The bank is target of a lawsuit over the software glitch it disclosed in August
Things continue to look bleak for Wells Fargo. The embattled bank is on the receiving end of yet another lawsuit, this time filed in New Jersey by two mortgage borrowers who lost their homes after being denied the loan modifications they were qualified for due to a software glitch.
The two women were among hundreds of borrowers affected by a software error that miscalculated their eligibility for loan modifications. While the glitch occurred in a five-year period between April 2010 and October 2015, the bank only disclosed the incident in August of last year.
The lawsuit, filed by Kimberly Duncan and Dawn Van Brunt, alleged that Wells Fargo violated the New Jersey Consumer Fraud Act when it denied loan modification applications based on this error.

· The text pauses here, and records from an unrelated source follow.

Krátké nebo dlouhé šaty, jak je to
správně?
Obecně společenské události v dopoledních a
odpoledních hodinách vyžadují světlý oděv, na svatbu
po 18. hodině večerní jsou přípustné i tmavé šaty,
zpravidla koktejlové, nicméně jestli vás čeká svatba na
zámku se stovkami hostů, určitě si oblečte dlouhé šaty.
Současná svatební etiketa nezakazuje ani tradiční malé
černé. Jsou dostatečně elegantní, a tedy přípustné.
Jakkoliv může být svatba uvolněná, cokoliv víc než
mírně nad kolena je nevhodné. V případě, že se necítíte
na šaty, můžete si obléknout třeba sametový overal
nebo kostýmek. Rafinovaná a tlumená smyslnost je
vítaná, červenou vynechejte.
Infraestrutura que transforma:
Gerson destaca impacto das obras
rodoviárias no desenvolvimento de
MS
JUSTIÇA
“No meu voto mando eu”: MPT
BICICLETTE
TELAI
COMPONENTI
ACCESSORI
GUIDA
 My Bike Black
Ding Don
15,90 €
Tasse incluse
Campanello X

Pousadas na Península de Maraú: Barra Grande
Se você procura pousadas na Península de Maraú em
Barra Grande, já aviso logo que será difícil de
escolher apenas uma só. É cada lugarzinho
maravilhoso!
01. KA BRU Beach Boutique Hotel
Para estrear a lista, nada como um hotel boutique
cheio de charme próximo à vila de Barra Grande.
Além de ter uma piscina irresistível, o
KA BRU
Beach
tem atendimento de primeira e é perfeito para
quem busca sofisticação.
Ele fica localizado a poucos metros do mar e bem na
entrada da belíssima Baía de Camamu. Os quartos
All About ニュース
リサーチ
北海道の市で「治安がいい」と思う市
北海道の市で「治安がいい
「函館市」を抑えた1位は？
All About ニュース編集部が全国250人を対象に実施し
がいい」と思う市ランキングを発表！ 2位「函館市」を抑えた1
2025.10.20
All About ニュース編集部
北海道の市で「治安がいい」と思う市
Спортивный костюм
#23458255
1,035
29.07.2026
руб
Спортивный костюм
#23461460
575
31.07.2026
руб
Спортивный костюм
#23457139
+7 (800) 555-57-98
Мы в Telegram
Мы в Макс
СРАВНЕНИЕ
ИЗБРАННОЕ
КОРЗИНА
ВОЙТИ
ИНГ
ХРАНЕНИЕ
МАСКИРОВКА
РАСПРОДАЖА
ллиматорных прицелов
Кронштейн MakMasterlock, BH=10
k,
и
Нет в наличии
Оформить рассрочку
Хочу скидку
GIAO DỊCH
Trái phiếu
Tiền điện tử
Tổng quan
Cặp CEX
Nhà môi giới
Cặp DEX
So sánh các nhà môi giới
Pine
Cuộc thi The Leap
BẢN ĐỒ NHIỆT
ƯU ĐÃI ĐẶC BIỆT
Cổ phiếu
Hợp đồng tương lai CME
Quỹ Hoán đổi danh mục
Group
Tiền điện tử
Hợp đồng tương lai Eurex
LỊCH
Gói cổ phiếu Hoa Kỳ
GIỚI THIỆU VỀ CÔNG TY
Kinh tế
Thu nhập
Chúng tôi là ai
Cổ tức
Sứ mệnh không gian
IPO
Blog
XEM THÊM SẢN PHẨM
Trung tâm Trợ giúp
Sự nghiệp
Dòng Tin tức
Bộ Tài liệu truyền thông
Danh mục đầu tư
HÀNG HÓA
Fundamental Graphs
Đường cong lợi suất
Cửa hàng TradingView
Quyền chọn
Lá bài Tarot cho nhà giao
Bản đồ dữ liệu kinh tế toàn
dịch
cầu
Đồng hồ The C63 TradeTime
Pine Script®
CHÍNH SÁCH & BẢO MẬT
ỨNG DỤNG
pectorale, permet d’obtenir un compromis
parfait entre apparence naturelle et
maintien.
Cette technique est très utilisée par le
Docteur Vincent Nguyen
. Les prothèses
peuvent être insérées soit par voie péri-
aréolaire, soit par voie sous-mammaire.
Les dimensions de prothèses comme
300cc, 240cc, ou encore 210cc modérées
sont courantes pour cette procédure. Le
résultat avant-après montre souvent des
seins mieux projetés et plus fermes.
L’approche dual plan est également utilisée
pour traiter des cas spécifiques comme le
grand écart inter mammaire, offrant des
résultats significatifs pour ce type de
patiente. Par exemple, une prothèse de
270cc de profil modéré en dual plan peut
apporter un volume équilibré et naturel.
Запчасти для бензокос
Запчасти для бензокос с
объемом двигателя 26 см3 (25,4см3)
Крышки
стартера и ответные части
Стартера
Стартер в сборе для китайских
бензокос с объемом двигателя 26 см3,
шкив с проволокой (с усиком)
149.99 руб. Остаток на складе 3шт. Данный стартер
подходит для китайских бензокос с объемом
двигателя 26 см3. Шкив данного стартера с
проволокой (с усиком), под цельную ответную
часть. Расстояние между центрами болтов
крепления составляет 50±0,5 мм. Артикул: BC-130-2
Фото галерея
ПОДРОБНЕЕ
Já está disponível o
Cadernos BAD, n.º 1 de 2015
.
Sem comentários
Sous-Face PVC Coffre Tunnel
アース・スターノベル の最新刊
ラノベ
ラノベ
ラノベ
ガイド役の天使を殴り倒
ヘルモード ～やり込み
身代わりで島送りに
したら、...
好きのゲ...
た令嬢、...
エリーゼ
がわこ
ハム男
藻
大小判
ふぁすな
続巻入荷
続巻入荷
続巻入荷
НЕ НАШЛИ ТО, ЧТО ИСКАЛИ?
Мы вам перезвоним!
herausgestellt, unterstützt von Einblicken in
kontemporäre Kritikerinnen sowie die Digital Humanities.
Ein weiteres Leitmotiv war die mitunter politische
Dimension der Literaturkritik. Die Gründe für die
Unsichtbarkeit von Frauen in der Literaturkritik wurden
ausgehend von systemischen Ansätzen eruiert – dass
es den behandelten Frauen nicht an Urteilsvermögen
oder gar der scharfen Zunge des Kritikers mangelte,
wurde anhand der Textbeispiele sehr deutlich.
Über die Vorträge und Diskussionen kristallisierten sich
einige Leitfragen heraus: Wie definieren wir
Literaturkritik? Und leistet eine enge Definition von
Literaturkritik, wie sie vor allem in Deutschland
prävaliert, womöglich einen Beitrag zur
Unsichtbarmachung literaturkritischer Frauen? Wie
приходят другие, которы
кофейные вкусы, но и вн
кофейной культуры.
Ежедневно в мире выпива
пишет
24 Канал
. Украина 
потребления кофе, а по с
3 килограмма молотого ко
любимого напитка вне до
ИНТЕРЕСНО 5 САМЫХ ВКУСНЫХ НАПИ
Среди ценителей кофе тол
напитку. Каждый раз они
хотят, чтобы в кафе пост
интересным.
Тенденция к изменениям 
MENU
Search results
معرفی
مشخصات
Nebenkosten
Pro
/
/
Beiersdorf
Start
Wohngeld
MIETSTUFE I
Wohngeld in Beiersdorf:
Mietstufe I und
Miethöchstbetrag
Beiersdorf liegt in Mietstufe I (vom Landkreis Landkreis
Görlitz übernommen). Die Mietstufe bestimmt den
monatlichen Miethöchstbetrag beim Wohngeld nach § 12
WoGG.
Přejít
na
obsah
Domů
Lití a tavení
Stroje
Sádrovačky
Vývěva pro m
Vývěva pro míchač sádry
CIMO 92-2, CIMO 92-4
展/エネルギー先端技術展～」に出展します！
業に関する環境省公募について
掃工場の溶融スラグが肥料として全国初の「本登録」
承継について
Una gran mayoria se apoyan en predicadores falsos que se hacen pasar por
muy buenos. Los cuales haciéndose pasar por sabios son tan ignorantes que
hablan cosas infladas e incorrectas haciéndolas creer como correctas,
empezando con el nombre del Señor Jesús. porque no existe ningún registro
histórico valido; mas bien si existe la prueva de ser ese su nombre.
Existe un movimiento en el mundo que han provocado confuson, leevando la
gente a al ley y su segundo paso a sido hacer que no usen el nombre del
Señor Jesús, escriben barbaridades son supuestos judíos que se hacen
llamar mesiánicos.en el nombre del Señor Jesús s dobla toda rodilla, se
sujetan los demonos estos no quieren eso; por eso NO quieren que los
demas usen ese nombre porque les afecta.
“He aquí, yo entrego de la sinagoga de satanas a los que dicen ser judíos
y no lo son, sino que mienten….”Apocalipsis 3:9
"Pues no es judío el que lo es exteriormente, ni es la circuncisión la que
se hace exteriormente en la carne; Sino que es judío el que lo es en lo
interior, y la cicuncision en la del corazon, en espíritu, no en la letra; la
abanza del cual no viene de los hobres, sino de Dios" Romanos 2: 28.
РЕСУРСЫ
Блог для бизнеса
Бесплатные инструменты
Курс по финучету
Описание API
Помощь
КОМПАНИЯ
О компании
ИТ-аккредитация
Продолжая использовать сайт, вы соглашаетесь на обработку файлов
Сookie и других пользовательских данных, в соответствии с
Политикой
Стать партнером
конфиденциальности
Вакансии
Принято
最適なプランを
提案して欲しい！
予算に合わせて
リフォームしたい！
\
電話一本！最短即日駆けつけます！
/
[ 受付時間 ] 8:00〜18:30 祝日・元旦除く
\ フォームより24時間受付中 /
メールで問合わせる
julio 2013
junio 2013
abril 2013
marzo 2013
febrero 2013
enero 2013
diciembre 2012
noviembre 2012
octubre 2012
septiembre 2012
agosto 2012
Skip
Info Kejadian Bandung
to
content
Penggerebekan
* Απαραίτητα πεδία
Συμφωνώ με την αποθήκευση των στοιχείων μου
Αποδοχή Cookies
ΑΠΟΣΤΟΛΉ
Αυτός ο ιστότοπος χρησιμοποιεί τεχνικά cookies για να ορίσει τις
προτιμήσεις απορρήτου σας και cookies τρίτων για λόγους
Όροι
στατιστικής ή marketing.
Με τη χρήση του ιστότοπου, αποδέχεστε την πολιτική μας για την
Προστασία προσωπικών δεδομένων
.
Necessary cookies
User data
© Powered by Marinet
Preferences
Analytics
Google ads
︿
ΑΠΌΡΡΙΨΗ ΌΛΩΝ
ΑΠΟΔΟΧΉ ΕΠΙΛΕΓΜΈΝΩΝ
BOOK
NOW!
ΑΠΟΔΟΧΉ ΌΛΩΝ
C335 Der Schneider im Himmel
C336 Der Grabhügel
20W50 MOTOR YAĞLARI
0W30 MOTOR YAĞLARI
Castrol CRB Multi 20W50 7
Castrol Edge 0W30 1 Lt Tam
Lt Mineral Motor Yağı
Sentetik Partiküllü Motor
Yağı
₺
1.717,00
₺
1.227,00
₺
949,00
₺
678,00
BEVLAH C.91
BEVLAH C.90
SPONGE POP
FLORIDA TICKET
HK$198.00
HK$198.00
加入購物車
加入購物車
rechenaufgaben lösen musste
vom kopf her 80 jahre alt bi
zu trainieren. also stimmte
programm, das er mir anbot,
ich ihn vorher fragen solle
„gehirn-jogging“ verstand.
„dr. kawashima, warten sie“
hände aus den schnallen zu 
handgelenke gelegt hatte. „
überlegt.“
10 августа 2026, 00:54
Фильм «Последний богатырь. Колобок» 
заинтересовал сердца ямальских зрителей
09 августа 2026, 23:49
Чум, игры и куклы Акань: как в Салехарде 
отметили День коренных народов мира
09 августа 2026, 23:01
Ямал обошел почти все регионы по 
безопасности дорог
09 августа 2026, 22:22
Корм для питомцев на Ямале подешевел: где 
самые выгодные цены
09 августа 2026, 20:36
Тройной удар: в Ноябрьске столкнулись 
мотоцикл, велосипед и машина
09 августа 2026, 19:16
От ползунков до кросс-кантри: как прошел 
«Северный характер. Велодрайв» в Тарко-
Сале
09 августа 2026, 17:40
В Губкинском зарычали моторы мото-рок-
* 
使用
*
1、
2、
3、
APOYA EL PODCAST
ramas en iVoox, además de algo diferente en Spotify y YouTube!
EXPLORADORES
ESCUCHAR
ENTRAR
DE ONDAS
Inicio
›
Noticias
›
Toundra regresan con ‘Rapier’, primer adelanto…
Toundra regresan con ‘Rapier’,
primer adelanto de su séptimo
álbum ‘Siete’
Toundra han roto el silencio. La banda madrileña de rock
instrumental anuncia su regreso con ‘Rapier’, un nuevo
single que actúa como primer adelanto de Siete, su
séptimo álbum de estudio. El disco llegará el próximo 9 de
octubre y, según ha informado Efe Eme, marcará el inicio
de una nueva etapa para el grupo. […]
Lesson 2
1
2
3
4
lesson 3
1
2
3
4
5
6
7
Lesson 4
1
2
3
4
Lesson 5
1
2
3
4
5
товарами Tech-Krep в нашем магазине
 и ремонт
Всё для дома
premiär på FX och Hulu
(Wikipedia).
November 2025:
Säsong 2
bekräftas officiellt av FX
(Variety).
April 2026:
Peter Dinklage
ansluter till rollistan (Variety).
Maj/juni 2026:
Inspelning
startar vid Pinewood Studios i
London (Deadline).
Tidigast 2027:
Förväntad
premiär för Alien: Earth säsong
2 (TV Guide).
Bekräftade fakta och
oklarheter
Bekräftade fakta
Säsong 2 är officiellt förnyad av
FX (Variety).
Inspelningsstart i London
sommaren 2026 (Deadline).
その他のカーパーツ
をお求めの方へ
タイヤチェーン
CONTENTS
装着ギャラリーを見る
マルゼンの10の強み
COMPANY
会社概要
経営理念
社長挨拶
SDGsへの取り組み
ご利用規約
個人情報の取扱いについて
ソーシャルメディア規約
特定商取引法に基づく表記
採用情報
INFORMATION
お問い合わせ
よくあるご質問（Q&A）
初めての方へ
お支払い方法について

"Wells Fargo assured me my loan modification would be approved,” said Van Brunt. “A short time later I received a notice of foreclosure. I have been forced to move residencies six times due to the financial hardships that were a direct result of the foreclosure on my home.”
“What Wells did to these two women, who spent their lives pursuing the dream of homeownership, is nothing short of criminal,” said Marc Dann of DannLaw, the firm that represents the two women.
“We look forward to trying these cases so we can lay out the full extent of Wells’ despicable actions to juries and the American public,” said Javier Merino, managing partner of the firm’s New Jersey office.